Six-Shades-of-Red Soup, Linguine with Purple Cabbage + Shredded Brussels Sprouts with Apples and Pecans

Six Shades of Red SoupI’m loving cooking by color from our February VegCookbook, Color Me Vegan, and am fascinated by how my color “cravings” change each week.  My favorite recipe of the week was the Six-Shades-of-Red Soup.

This beautiful soup is dee-lish-us. The only adjustments I made to the recipe were to use 1/4 teaspoon (rather than a 1/2 teaspoon) of red pepper flakes, and I blended it all with my immersion blender (the recipe suggested only pureeing half the soup).  Including red lentils in the soup made it more filling than most puréed vegetable soups, which was great!

I also made the Shredded Brussels Sprouts with Apples and Pecans (pictured above).

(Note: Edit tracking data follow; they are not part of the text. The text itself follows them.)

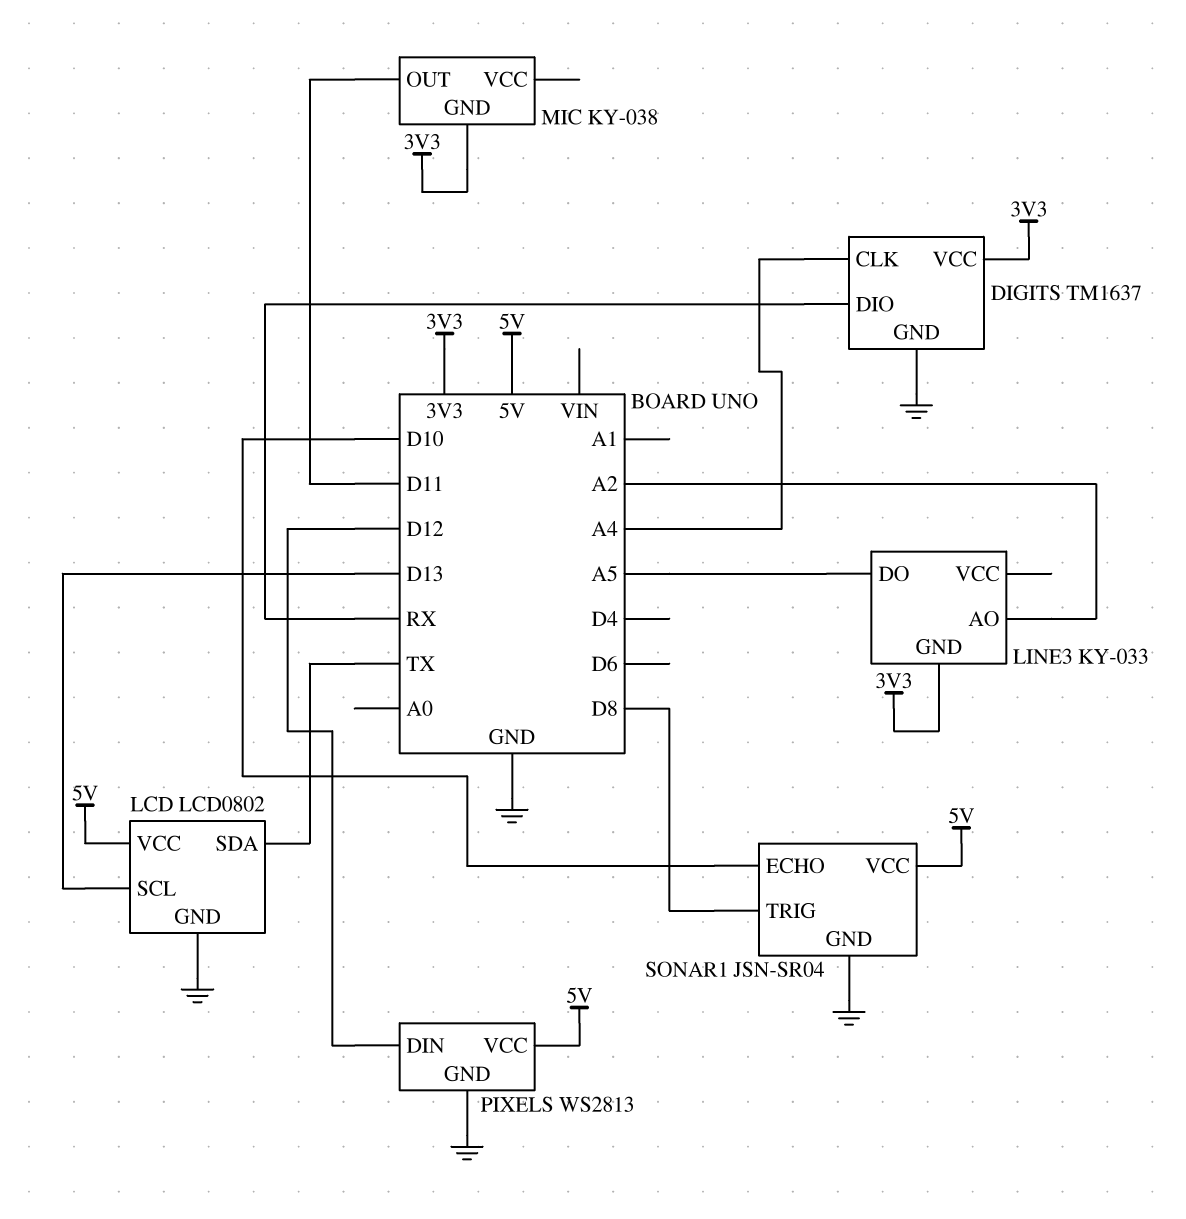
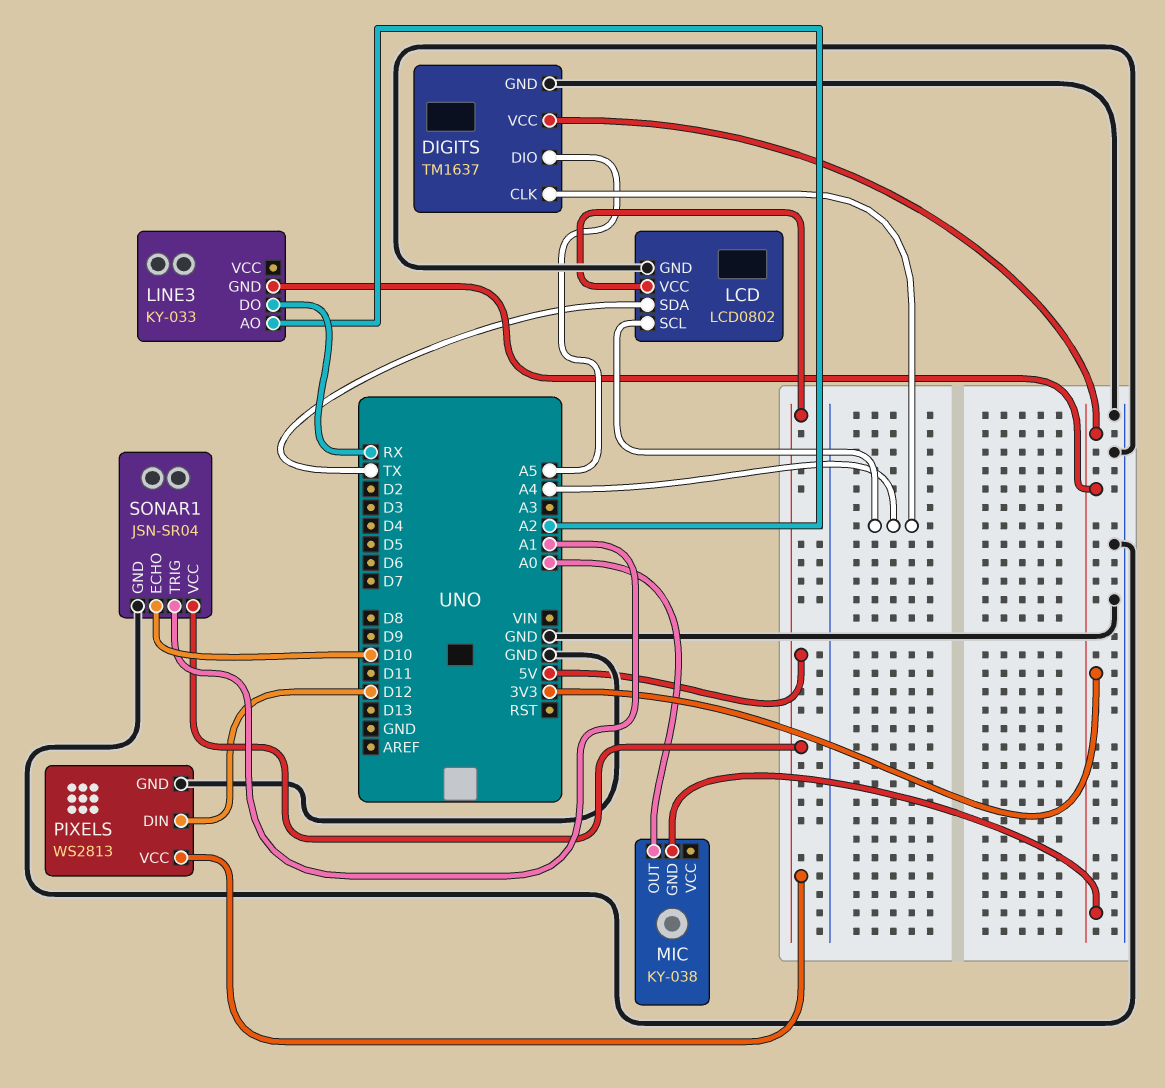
DIGITS pin DIO: RX -> A5
LCD pin SCL: D13 -> A4
LINE3 pin DO: A5 -> RX
MIC pin OUT: D11 -> A0
SONAR1 pin TRIG: D8 -> A1

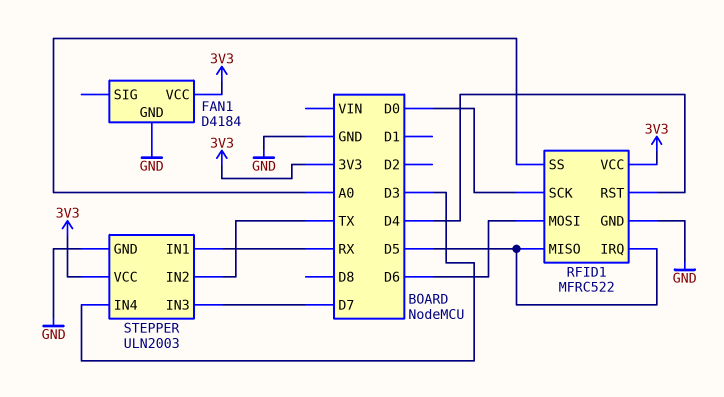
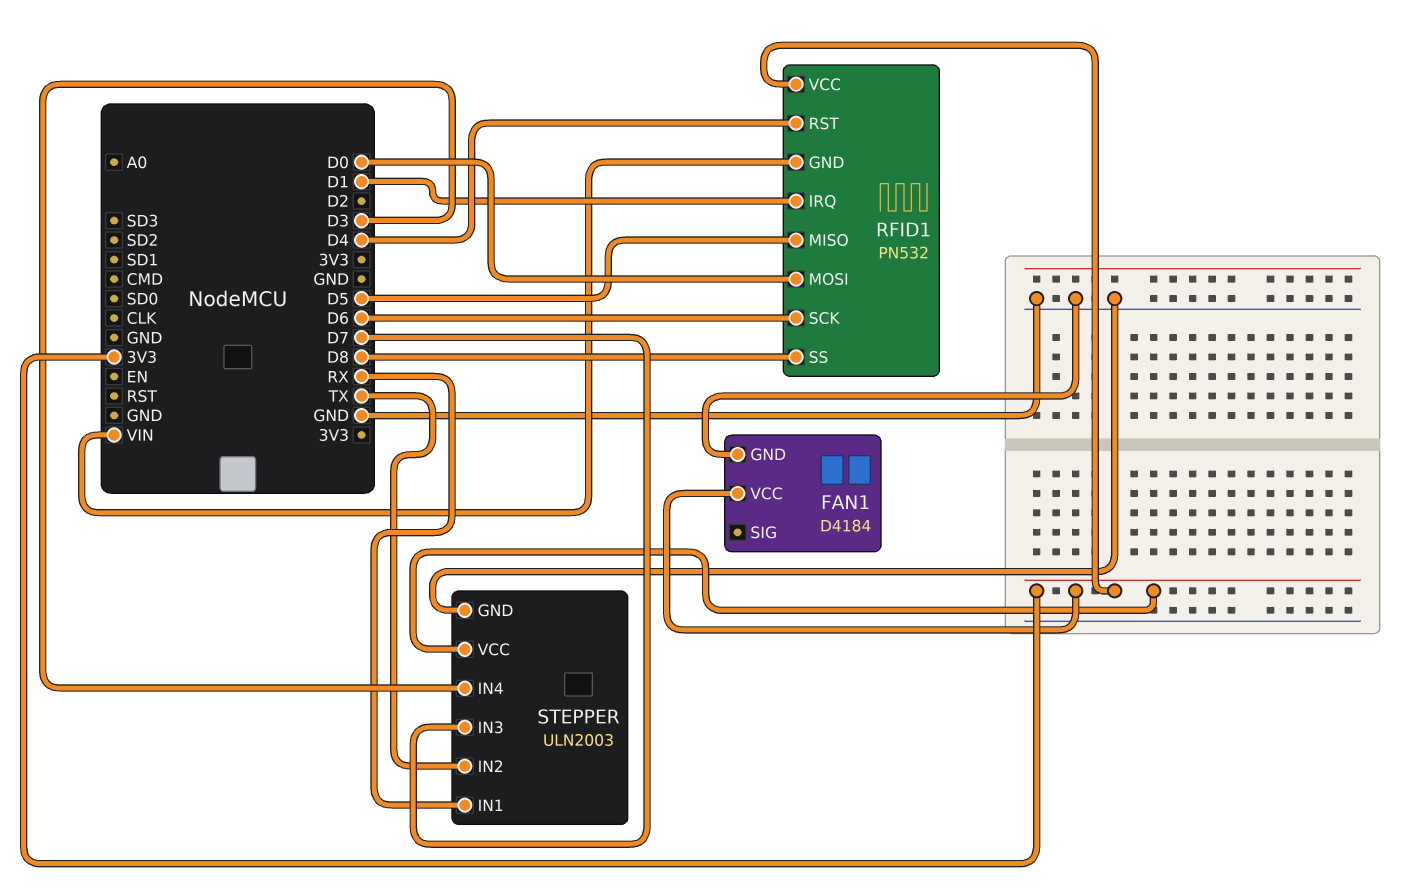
RFID1: MFRC522 -> PN532
RFID1 pin GND: GND -> VIN
RFID1 pin IRQ: D5 -> D1
RFID1 pin MOSI: D6 -> D0
RFID1 pin SCK: D0 -> D6
RFID1 pin SS: A0 -> D8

I liked them, but I wasn’t blown away by them. I think my expectations were too high since it seems like it’s everyone’s favorite recipe so far. I added the optional lemon juice at the end, which made everything a little too sour. If I make it again, I won’t add the lemon.

My final recipe of the week was the Linguine with Purple Cabbage, which was surprisingly good. I say surprisingly because I really didn’t expect sautéed cabbage to be good with pasta, but it, along with the sautéed red onions, gave the dish a wonderful sweet flavor, I also ground walnuts in my blender, and sprinkled them on the top, which provided a yummy contrasting texture and flavor.

I actually started out with toasted pine nuts, as the recipe suggests, but while I was blending them, I heard a terrible sound. My first thought was, “Those are some hard pine nuts,” but after it went on for a while I opened the blender to find that a very small pottery figure had fallen off my knick knack shelf and into the blender 😦  Bye, bye little pottery figurine from trip-of-a-lifetime to Peru, and bye, bye pine nuts.

VegCookBook Club Story Swap

Kelley of Eatin’ Vegan in Smalltown USA made Blueberry Buckle, Quick Curried Swiss Chard, and Coconut Rice.

Elisa of Veggie Goes Vegan made Cajun Red Beans and Rice, Peanut Pumpkin Soup, and Shredded Brussels Sprouts with Apples, Nuts, and Baked Tofu.

What did you VegCook this week?

3 responses to “Six-Shades-of-Red Soup, Linguine with Purple Cabbage + Shredded Brussels Sprouts with Apples and Pecans

  1. I made Hot Tamale Pie-pg 92; Yellow Split Pea Soup with Collard Greens & Yams-pg 84 and Blackberry Breakfast Bars-pg 156. I bought brussels sprouts but I’m debating on whether to use them in the shredded br recipe. Sounds like alot of mixed reviews; I would hate to waste my precious brussels sprouts for a yucky recipe! LOL 🙂

  2. That soup is so red! I still haven’t scored a copy of the cookbook but I tried two recipes from it that I found online. The minestrone ( and cherry chocolate cookies ( Looking forward to getting the actual cookbook from the library soon.